Das in den vergangenen 14 Monaten errichtete Batteriesystem besteht aus zwei Anlagen an den Kraftwerksstandorte Lingen (Niedersachsen, 49 MWh) und Werne (Nordrhein-Westfalen, 79 MWh).

Roger Miesen, Vorstandsvorsitzender der RWE Generation, verwies darauf, dass es mit dem zunehmenden Ausbau der erneuerbaren Energien innovative Speicherlösungen im industriellen Maßstab braucht, die einspringen, wenn Wind und Sonne gerade nicht liefern. „Was Größe und Technik betrifft, setzen wir mit unserer Megabatterie hierzulande Maßstäbe. Die fertiggestellten Batteriespeicher und unsere Wasserkraftwerke an der Mosel werden künftig Hand in Hand arbeiten und so helfen, das Stromnetz zu stabilisieren.“

Der Batteriespeicher soll virtuell mit den Laufwasserkraftwerken des Unternehmens entlang der Mosel gekoppelt werden. Durch gezieltes Hoch- oder Herunterregeln der Durchflussmenge kann zusätzliche Leistung als Regelenergie bereitgestellt werden. Das Investitionsvolumen für die Megabatterie wird mit rund 50 Millionen Euro beziffert.

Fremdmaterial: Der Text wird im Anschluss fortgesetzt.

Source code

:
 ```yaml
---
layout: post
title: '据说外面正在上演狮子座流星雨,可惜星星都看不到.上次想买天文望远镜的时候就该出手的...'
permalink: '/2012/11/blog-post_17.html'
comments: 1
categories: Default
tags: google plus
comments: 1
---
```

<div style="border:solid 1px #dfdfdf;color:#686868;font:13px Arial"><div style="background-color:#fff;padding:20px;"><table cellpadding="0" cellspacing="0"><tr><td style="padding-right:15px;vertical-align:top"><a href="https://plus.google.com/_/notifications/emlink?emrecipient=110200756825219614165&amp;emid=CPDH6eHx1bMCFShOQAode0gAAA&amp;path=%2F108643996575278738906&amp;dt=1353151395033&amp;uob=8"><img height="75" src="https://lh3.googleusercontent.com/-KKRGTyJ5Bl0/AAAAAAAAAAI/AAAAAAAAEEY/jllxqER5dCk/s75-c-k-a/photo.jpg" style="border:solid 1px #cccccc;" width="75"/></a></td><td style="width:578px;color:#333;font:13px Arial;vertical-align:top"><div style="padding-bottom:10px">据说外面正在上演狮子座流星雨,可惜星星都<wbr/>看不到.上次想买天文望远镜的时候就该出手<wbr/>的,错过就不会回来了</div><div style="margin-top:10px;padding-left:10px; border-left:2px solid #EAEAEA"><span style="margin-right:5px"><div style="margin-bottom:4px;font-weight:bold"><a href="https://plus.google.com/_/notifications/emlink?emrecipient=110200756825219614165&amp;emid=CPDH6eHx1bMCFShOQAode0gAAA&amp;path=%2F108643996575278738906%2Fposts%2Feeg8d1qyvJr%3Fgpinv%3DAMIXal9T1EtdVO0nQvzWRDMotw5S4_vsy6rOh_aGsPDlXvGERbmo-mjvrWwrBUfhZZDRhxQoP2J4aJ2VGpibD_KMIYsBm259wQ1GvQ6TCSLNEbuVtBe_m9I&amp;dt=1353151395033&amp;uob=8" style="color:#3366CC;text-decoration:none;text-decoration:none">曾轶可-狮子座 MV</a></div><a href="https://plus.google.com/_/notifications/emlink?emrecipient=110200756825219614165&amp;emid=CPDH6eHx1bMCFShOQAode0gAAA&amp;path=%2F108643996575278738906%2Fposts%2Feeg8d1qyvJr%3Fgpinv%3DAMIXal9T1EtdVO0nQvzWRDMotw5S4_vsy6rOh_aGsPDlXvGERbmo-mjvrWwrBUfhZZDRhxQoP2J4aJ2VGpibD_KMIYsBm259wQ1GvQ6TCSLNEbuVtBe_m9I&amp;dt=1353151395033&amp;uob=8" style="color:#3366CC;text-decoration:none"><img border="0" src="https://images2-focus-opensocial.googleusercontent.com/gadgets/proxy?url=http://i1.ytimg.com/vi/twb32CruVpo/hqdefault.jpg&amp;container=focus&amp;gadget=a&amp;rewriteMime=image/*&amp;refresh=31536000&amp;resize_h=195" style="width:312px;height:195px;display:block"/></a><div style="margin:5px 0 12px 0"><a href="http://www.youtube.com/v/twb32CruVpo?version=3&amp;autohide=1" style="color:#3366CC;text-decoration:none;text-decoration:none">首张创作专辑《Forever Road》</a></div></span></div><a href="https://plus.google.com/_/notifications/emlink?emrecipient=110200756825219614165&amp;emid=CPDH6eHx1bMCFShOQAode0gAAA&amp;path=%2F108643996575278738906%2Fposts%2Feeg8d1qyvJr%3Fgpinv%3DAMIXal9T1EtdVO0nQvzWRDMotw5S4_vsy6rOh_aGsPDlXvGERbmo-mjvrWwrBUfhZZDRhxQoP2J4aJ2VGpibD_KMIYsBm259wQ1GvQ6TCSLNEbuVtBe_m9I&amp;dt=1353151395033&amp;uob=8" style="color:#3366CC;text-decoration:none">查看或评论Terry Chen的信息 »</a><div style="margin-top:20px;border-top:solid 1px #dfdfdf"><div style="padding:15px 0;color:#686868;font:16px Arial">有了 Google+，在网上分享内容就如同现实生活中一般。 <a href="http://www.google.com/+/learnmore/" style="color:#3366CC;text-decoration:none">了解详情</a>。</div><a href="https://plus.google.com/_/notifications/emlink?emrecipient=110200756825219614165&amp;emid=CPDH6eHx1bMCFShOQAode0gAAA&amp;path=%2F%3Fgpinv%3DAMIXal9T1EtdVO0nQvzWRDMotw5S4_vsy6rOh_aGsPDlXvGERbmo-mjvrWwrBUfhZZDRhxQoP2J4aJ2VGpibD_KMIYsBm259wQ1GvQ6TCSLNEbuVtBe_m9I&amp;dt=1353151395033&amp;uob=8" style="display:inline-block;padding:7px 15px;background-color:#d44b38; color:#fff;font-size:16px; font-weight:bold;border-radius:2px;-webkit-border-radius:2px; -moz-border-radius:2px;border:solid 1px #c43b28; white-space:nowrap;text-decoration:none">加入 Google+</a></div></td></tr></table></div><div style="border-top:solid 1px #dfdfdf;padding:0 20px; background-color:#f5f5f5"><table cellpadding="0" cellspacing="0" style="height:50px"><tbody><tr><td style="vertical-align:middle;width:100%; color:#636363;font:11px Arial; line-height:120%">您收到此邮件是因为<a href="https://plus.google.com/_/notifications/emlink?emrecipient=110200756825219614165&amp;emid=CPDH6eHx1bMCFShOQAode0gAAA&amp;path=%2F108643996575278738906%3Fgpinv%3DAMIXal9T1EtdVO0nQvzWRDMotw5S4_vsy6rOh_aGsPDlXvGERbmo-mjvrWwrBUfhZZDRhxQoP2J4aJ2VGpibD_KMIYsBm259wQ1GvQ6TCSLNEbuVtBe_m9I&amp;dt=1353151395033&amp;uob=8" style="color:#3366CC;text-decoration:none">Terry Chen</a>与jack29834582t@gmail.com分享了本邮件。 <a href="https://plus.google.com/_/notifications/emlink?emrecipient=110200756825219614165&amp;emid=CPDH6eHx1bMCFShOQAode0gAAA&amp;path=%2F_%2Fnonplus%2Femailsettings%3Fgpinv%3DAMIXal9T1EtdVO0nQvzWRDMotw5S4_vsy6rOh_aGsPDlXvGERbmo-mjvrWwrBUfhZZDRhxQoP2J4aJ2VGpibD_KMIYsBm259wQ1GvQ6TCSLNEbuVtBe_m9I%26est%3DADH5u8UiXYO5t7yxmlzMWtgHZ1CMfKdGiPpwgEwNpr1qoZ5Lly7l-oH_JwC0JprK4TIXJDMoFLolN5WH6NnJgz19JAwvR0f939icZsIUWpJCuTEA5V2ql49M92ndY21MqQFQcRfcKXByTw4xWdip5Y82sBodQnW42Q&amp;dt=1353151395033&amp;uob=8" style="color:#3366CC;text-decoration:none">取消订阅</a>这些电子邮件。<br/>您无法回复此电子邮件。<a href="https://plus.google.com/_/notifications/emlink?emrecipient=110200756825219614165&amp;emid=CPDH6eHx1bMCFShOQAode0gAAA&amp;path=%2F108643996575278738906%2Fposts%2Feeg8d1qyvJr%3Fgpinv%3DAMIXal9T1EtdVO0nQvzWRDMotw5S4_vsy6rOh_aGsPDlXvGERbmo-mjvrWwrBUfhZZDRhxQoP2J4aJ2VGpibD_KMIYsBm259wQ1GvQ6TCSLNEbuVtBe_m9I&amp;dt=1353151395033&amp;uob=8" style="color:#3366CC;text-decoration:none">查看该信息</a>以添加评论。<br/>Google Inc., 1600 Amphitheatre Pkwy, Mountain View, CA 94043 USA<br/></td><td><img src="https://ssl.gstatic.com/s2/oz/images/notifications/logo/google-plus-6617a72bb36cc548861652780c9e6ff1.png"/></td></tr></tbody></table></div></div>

Der Batteriespeicher hat bereits Strom ins Netz eingespeist und befindet sich aktuell im Probebetrieb. Der kommerzielle Betrieb soll in den nächsten Tagen anlaufen, wie es in einer RWE-Mitteilung heißt. Tests der selbstentwickelten Software für die intelligente Kopplung mit den Moselkraftwerken verliefen erfolgreich. Der reguläre Einsatz ist im Frühjahr geplant. Durch die Nutzung von Flächen an bestehenden Kraftwerksstandorten können die Batterien Strom über bestehende Netzinfrastruktur ein- und ausspeisen.

RWE betreibt nach eigenen Angaben aktuell Batteriespeicherprojekte mit einer installierten Leistung von rund 270 MW (280 MWh) und setzt weltweit Batteriespeicherprojekte mit einer Leistung von mehr als 700 MW (1.700 MWh) um. Ziel sind bis 2030 rund 3.000 MW.
 

In Deutschland hat der Energiekonzern Ende 2022 die Investitionsentscheidung für ein 220 MW-Batteriespeicherprojekt (235 MWh) mit virtueller Steuerung in Neurath und Hamm getroffen und eine Solaranlage mit integriertem Batteriespeicher im Braunkohlentagebau Inden in Betrieb genommen. Zwei vergleichbare Anlagen entstehen im Tagebau Garzweiler. In anderen Projekten setzt RWE Speicher aus gebrauchten Elektroauto-Batterien („Second Life“) oder Flüssigbatterien, sogenannte Redox Flow-Systeme, ein.